Defensively, the Vikings held Chicago to 149 yards, just the 10th time a defense has held an opponent under 150 yards in the past decade. Their injury-demolished secondary has defaulted to a trio of corners that, whether by fluke or by design, play with passion, confidence and proper technique. And their starless defensive line has delivered three straight workmanlike performances with stout run-stopping and disciplined pass rush — all without their statistically-strongest piece Yannick Ngakoue, whose trade now feels like an addition-by-subtraction move.
Remember that Falcons game where it was 20-0 at halftime? Atlanta scored 17 points off three Vikings turnovers. Monday night the Vikings turned it over twice in the first half, but the defense did what it hadn’t done early in the season: It bailed out the offense.
Remember that Seahawks game when Russell Wilson drove the field with no timeouts to win it?
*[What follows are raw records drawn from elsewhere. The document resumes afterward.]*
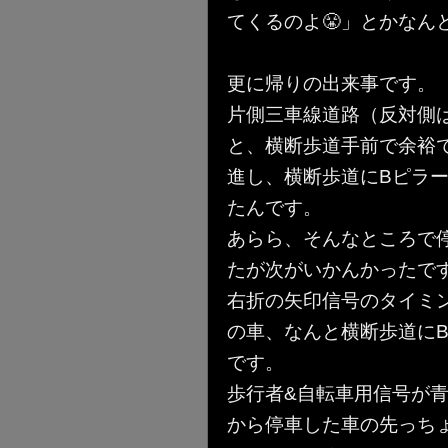
てくるのよ😤」とかなん
更に帰りの出来事です。
片側三車線道路（反対側
と、横断歩道手前で余裕
進し、横断歩道にBピラ
たんです。
あらら、そんなところで
たが次がいかんかったで
右折の矢印信号のタイミ
の車、なんと横断歩道に
です。
歩行者&自転車用信号が
から停車した車の先っち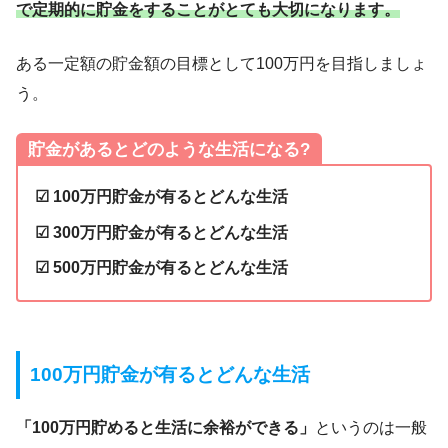
で定期的に貯金をすることがとても大切になります。
ある一定額の貯金額の目標として100万円を目指しましょ
う。
貯金があるとどのような生活になる?
☑ 100万円貯金が有るとどんな生活
☑ 300万円貯金が有るとどんな生活
☑ 500万円貯金が有るとどんな生活
100万円貯金が有ると
どんな生活
「100万円貯めると生活に余裕ができる」
というのは一般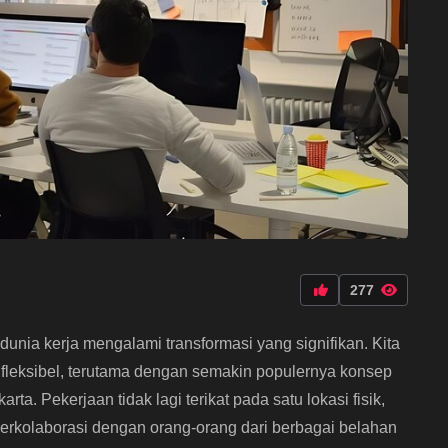
277
 dunia kerja mengalami transformasi yang signifikan. Kita
 fleksibel, terutama dengan semakin populernya konsep
arta. Pekerjaan tidak lagi terikat pada satu lokasi fisik,
berkolaborasi dengan orang-orang dari berbagai belahan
Yeah, wasn’t going to happen Monday with Nick Foles or backup Tyler Bray, who had to take over after Foles was hurt one play into the Bears’ final drive. Chicago only had one red zone trip on the night during what was probably the scripted portion of new playcaller Bill Lazor’s gameplan.
During their three-game divisional winning streak, the Vikings defense is responsible for allowing just 22 at Green Bay, 20 against Detroit (seven of those essentially because of a blocked punt) and six against the Bears.
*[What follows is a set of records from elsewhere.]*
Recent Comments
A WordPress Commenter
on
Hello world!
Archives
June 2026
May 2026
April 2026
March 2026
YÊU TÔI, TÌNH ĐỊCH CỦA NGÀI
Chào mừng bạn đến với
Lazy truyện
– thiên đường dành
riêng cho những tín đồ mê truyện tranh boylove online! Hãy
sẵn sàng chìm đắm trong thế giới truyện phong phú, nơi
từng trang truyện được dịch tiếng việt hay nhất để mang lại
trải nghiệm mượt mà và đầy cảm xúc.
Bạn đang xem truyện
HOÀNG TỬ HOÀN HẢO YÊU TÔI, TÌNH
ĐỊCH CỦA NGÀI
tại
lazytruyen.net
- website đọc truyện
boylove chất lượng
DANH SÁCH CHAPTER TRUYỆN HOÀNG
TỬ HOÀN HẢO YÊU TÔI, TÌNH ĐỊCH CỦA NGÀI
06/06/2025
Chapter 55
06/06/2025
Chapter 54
“I would say the intangible is literally just the energy that we decide to bring before we show up to whatever stadium it is,” Smith said after the game. “I think it’s a goofy year for everybody, and we’re starting to have a little bit of a feeling about how to make our own energy and our own confidence, so I think we’re starting to figure it out a little bit.”
Monday’s game was physical, old-school and riddled with smack talk. Who says fan-less sporting events don’t have intensity? Dalvin Cook and Akiem Hicks were jawing within moments of Minnesota’s first offensive possession. Rookie Justin Jefferson mixed it up with the Bears secondary (“chitter chatter,” he called it). The Vikings defense rallied boisterously around big plays by breakout emotional leaders like Hercules Mata’afa and Kris Boyd — imagine reading that sentence back in August.
Kirk Cousins, whose future in Minnesota was seriously jeopardized by the 1-5 start, let loose after a 2nd and 6 completion to Rudolph inside of two minutes. He headbutted Tyler Conklin, headbutted Rudolph, pumped his fists, and who knows, maybe dropped a “YOU LIKE THAT?” in there somewhere.
“There was a lot of chatter,” Cousins said. “It was all in good fun, but certainly it was satisfying to feel like we were able to get that first down.”
Cousins, and the Vikings, were the more talented team on Monday, but they withstood the obstacles that would’ve tripped them up in September or October. They shook off uncharacteristic mistakes. They matched the intensity of a desperate team. They battled back from a second-half deficit. They didn’t falter in the fourth quarter.
“I just think as the season goes on you start to figure out who you are and how you play and who you lean on,” Cousins said, “and I think it’s been nice to kind of figure ourselves out, find an identity as we play through things. So, I like that part of it. Just like I said at the bye week when we had 10 games left, these 10 games are going to tell the story. Even after three wins, I’d still say the same going forward. It feels like the next one or the next three are really going to tell the story.”